I repubblicani differiscono dai liberali anche rispetto all’idea di uguaglianza. “L’uguaglianza repubblicana non comprende solo l’uguaglianza dei diritti civili e politici, ma afferma l’esigenza di garantire a tutti i cittadini le condizioni sociali, economiche e culturali che consentano a ciascuno di vivere la propria vita con la dignità e il rispetto di sé che sono propri della vita civile” (VIROLI 1999: 54). Allo scopo di salvaguardare questi diritti, secondo i repubblicani è bene che lo Stato intervenga tutte le volte che certe condizioni fisiologiche, come l’infanzia o la vecchiaia, tare ereditarie, malattie, infortuni o il semplice caso si pongono come ostacoli alla libertà dell’individuo. Secondo i repubblicani, scopo dello Stato è quello di garantire la dignità dei cittadini, anche dei meno favoriti dalla sorte. Anche gli sfortunati, insomma, devono essere messi in condizione di godere dei diritti civili e di vivere entro i limiti della dignità umana, ed è per questo che serve l’intervento attivo dello Stato.

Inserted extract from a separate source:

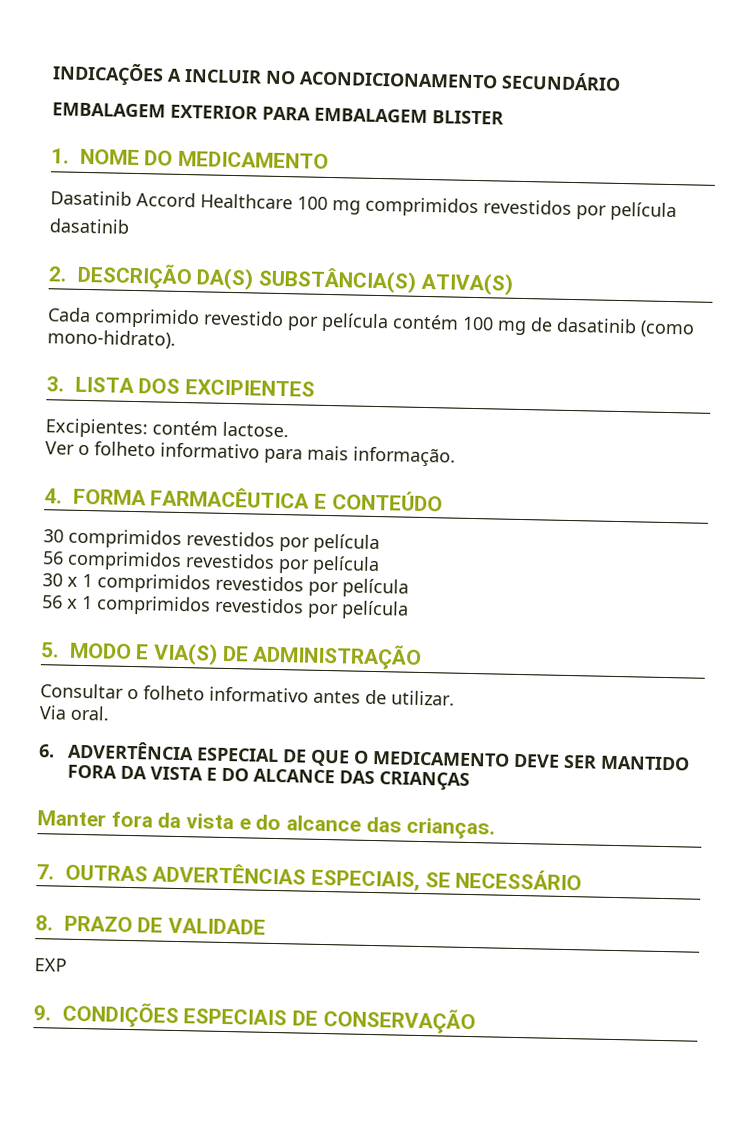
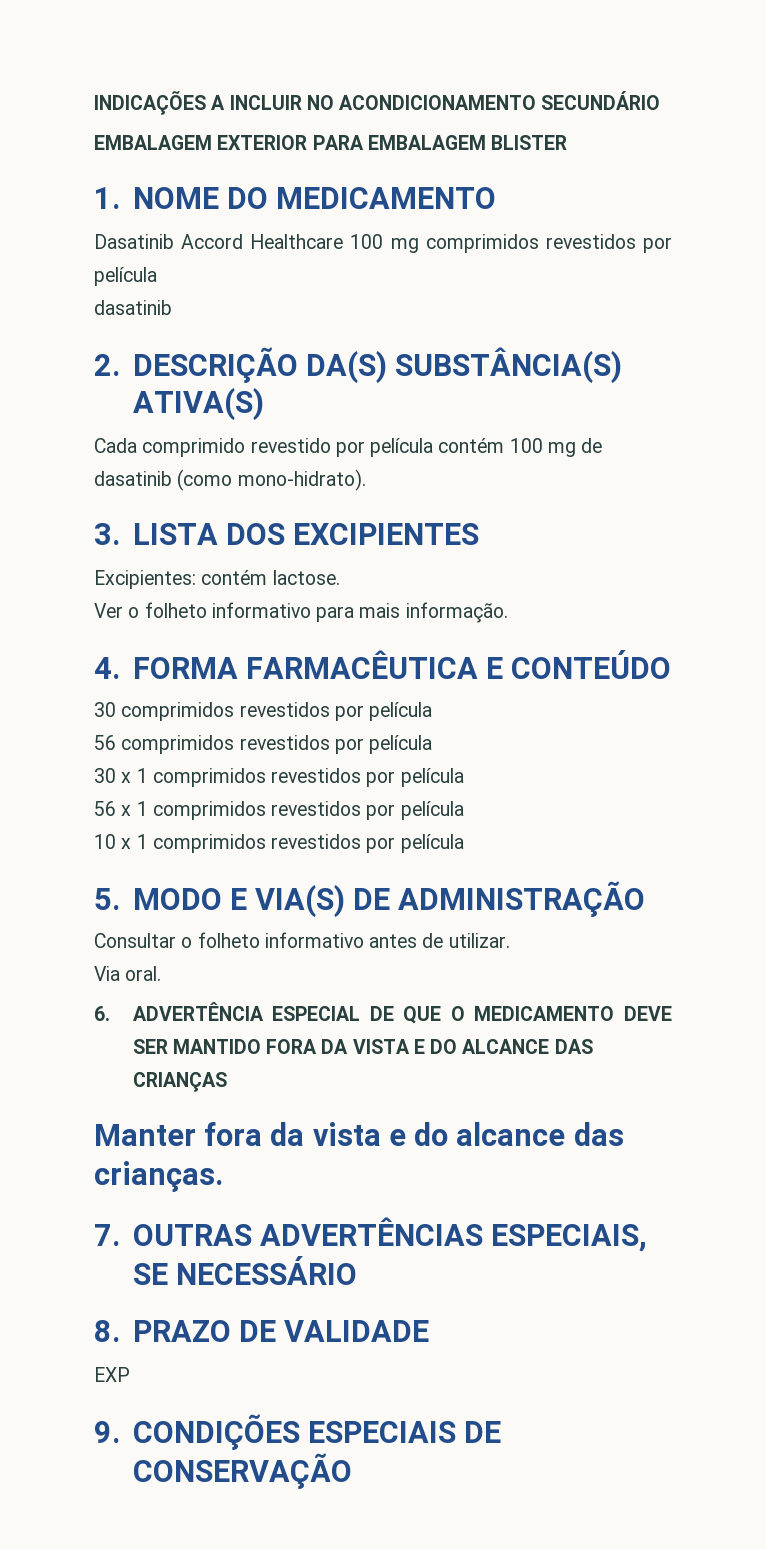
(409, 610) none -> [94,834,464,853] // 10 x 1 comprimidos revestidos por película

Come ammonisce Rousseau, in una repubblica degna di tale nome nessuno dovrebbe essere così povero da essere costretto a vendersi e nessuno così ricco da poter comprare un suo simile, ed è per questa ragione che i repubblicani si dichiarano contrari all’assistenzialismo. “La carità pubblica (e privata), per quanto lodevole, è incompatibile con la vita civile perché offende la dignità di chi la riceve” (VIROLI 1999: 56).